Last week, I posted about a mind-numbingly horrible segment aired by Fox News’ Cashin’ In regarding anti-Muslim profiling. In it, hedge fund manager Jonathan Hoenig made the following commentary:
We should have been profiling on September 12, 2001. Let’s take a trip down memory lane here: The last war this country won, we put Japanese-Americans in internment camps, we dropped nuclear bombs on residential city centers. So, yes, profiling would be at least a good start. It’s not on skin color, however, it’s on ideology: Muslim, Islamists, jihadist. That’s a good start but it’s only a start. We need to stop giving Korans to Gitmo prisoners, we need to stop having Ramadan and Iftar celebrain the White House. We need to stop saying the enemy is not Islamic. They are.
This was commentary that could only be interpreted as full-throated support for Japanese American internment and the murder of thousands of Japanese civilians when executed in the pursuit of American military victory; Hoenig rationalizes therefore that anti-Muslim profiling is similarly justified (video of full original segment after the jump). Hoenig’s logic is so unspeakably flawed and immoral as to demand an accounting.

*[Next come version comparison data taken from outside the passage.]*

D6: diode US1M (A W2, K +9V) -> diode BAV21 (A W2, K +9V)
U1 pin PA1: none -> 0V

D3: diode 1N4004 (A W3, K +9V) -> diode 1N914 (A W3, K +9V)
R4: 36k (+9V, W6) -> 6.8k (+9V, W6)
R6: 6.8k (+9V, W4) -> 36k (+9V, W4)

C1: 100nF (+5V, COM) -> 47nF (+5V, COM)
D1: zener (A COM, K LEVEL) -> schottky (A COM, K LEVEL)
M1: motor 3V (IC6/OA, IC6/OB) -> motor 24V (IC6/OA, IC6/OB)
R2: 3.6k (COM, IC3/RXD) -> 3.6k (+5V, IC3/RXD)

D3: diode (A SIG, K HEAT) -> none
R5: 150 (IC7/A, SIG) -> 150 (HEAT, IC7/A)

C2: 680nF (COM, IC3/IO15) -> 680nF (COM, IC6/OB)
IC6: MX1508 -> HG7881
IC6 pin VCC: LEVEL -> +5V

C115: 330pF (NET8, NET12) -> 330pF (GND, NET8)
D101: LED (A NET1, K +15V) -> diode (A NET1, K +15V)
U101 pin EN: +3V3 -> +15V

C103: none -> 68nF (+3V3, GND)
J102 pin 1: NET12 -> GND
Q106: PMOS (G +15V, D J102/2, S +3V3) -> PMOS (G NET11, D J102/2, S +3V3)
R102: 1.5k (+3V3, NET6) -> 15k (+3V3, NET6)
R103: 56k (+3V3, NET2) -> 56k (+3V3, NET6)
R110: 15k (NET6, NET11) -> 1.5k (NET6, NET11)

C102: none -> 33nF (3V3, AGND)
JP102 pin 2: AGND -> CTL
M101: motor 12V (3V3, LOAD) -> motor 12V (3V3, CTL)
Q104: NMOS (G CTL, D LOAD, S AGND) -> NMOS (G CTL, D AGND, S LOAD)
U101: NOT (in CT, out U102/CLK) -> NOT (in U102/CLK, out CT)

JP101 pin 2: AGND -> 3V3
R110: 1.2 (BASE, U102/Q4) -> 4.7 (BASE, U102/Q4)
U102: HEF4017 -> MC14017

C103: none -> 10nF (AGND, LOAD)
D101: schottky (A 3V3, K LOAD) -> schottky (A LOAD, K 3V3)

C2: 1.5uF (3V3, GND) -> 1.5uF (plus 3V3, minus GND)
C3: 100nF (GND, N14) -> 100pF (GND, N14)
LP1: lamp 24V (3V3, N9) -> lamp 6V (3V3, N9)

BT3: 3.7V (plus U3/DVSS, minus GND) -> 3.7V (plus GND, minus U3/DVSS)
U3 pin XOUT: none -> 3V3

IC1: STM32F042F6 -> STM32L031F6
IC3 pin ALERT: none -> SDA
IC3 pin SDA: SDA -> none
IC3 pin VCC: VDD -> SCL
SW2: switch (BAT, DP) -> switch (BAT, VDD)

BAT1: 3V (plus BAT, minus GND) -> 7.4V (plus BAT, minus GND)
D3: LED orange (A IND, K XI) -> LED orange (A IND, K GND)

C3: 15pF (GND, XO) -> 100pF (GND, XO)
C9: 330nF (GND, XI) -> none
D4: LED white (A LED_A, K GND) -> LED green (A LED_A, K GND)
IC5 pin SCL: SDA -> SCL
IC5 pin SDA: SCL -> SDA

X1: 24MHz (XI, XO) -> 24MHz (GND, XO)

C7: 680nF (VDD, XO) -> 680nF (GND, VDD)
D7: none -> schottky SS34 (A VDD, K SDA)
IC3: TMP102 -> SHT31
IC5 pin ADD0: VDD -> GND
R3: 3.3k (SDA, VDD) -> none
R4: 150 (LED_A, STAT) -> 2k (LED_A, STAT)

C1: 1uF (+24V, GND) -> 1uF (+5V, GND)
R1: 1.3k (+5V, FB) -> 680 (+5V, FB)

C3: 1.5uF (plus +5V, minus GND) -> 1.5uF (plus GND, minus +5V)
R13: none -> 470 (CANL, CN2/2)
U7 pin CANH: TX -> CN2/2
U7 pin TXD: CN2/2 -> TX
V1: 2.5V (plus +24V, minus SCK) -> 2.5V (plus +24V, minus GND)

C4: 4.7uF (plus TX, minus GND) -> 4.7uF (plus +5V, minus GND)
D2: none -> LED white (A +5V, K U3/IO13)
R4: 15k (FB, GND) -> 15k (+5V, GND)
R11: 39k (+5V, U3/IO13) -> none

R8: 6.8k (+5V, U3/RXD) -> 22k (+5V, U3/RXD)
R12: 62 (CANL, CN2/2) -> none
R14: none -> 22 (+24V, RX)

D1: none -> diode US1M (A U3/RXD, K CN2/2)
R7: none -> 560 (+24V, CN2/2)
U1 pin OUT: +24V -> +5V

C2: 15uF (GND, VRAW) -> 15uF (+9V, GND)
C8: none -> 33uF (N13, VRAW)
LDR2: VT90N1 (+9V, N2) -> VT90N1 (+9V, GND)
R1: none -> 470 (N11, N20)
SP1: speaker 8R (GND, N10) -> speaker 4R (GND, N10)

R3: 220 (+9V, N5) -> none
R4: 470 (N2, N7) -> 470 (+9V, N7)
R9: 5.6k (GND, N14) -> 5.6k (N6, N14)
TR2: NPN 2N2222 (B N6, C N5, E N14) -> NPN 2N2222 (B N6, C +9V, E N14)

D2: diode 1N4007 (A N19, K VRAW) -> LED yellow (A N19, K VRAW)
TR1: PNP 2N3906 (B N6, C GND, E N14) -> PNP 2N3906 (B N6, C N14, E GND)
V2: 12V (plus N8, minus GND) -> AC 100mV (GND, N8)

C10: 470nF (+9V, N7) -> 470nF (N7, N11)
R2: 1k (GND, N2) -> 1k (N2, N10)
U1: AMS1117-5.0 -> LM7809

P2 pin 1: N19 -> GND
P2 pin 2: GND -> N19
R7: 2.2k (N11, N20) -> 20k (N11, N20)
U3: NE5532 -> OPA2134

There is a scene in And The Band Played On where Matthew Modine’s character explains the origins of the phrase “The Butchers’ Bill”: a phrase coined by British Admiral Lord Nelson when asking for the daily casualty reports of soldiers lost in the Napoleonic wars. In the film, Modine’s character creates his own Butchers’ Bill for the AIDS epidemic, and it remains one of pop culture’s most poignant visual reminders of the devastating cost of the disease in human lives.